HoloHands: 3D Navigation and Computer Controll with Gestures.

INSPIRATION AND DEVLOG

The scene in Iron Man where Tony Stark effortlessly manipulates holographic displays with just his hands sparked a fire within me. It wasn't just the futuristic tech wizardry that captivated me, but the sheer intuitiveness of it all. No clunky controllers, no awkward interfaces, just the natural language of gesture dictating the digital world. That's when the seed of an idea was sown: to create software that would bridge the gap between the physical and digital, using the webcam as a portal to a world of 3D interaction. Although there might exist VR application, I believe computer software would access to a much wider audience.

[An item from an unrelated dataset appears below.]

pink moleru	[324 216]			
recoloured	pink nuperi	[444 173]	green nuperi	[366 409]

Webglazer was my approach initially. Yet, reality proved stubbornly uncooperative. Fluctuations plagued every glace. Even a heavily trained dataset on controlled environment couldn't tame the imprecision for just picking the correct button effortlessly, transforming my smooth interactions into a digital rollercoaster. It simply forced me to recalibrate, to explore other avenues, to refine my approach. The path to intuitive hand-gesture interaction might not lie with Webglazer, but the detour it provided has only made the destination clearer.

Trained on Roboflow gesture dataset combine with my self-annotated dataset, YOLOv8 proved a solid choice for gesture detection, yielded an impressive 87% mAP50 score. Bounding boxes for my gestures? Nailed it. However, this approach stopped short of individual finger coordinates, crucial for the nuanced 3D control I envisioned. This wasn't a showstopper, but a detour. Time to refine my strategy and dig deeper into hand pose estimation.

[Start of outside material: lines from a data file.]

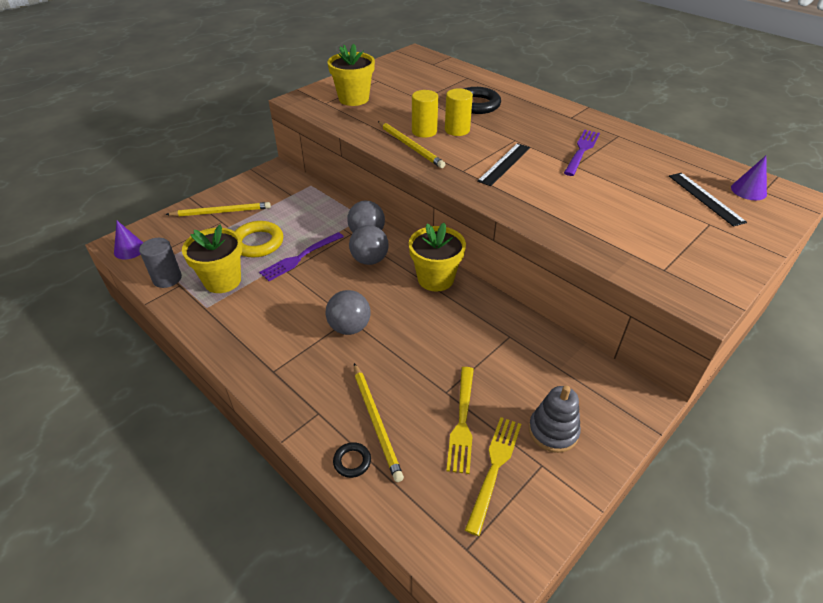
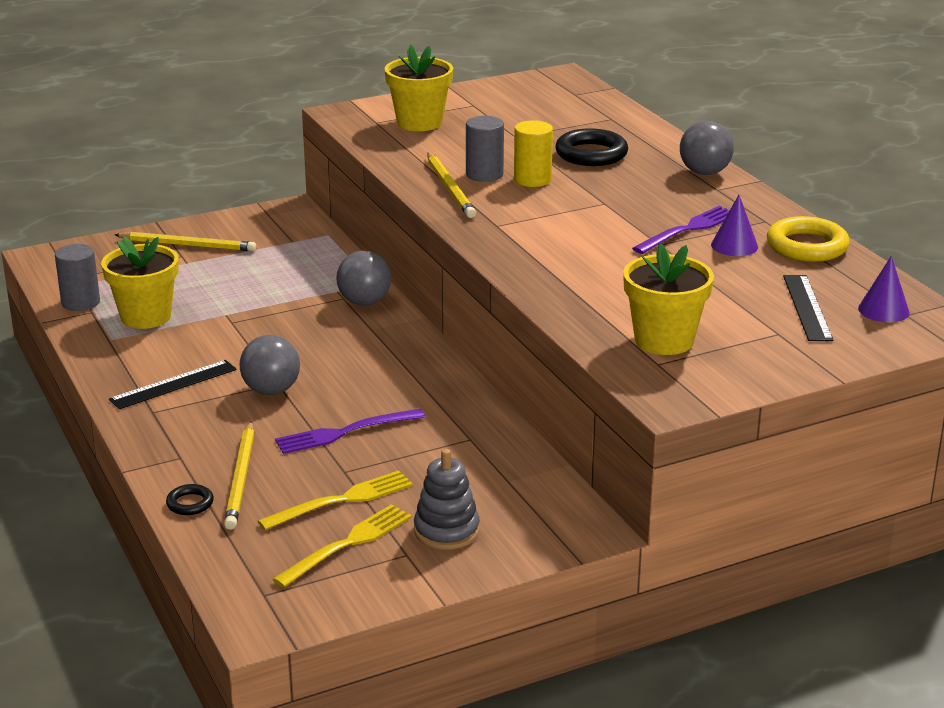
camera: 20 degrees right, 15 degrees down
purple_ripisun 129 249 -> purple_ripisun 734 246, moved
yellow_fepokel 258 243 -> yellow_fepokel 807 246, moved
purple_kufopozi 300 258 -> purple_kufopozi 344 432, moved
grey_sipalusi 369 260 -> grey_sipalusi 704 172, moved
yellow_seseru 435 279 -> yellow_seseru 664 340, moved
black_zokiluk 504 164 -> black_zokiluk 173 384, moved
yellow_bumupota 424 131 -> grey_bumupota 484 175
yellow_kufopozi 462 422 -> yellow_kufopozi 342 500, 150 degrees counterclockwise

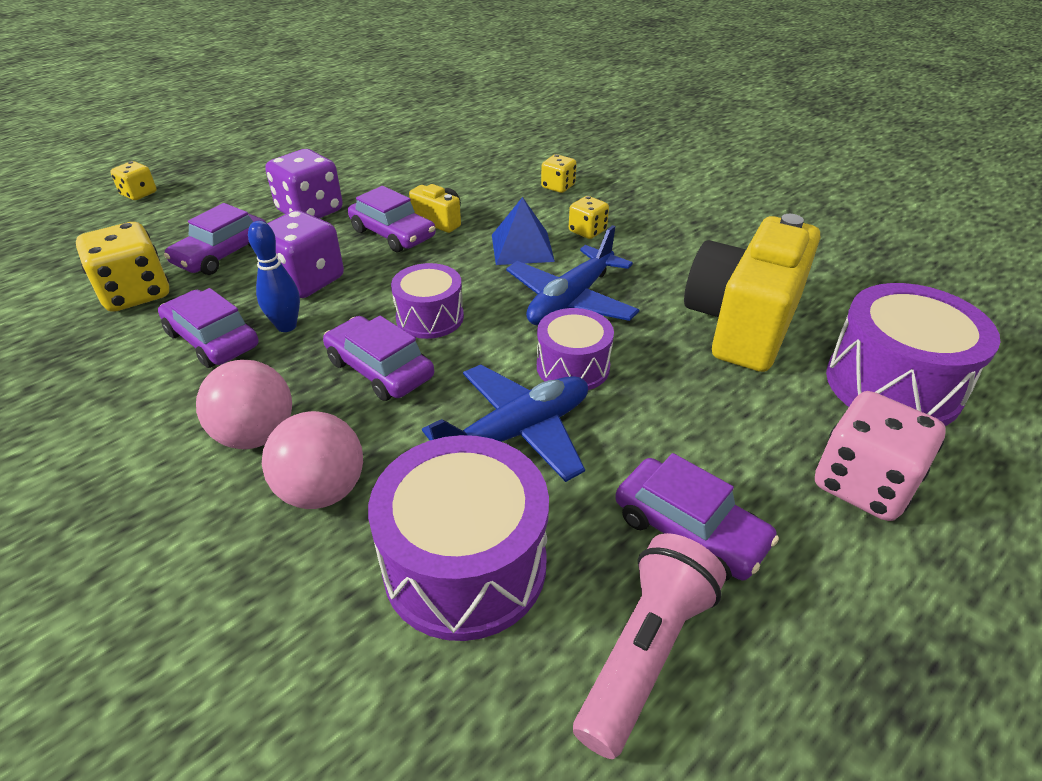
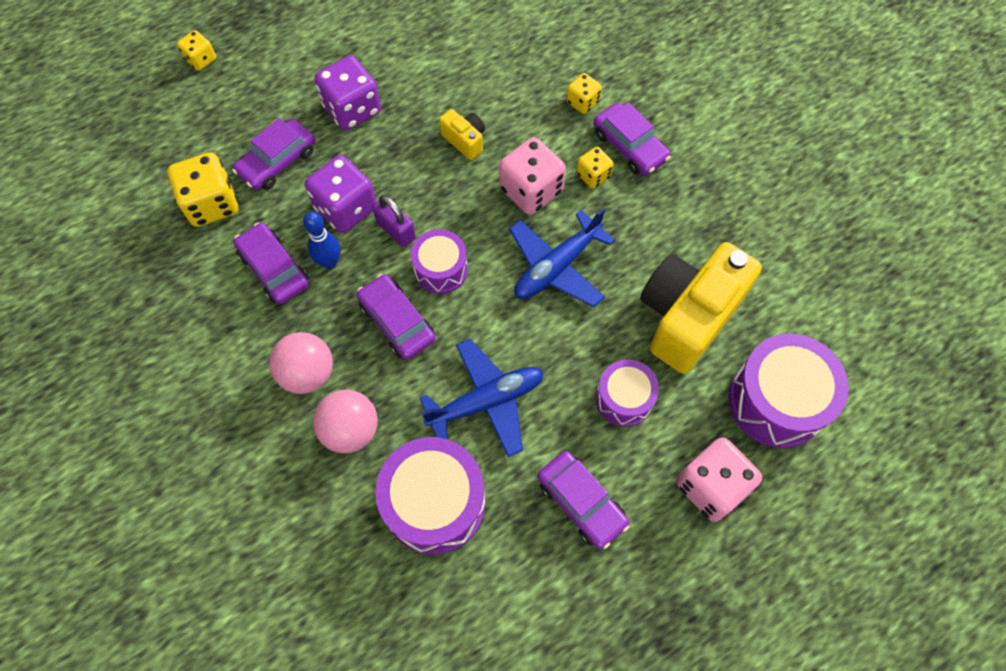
camera: 10 degrees right, 25 degrees up
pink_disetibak 645 652 -> none
none -> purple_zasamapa 396 230
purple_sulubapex 393 234 -> purple_sulubapex 629 146, moved
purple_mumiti 573 367 -> purple_mumiti 624 399, moved
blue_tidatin 522 248 -> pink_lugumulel 531 190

Then came MediaPipe - an open-source framework by Google offers a robust solution for extracting hand pose and finger coordinates, what's left for me is to implemement custom gesture recognition and logic. For example, if [20] y index is smaller than [17] y index, the pinky is closed. Therefore, a combinations of multiple booleans can predict a large number of complex gestures user trying to convey.

Besides interacting with computer and 3D model navigating, I have been experimenting with importing the data from MediaPipe to send and receive in Unity environment via UDP.
Since Mediapipe only provide depth information relative to point [0]. To associate the depth of point [0] itself, I based on the distance from [5] to [17] multiply with some cofactor to shift the hand on z-index accordingly.

The software will be able to download via .exe file on the ‎ official website. UI is developed with Python Tkinter.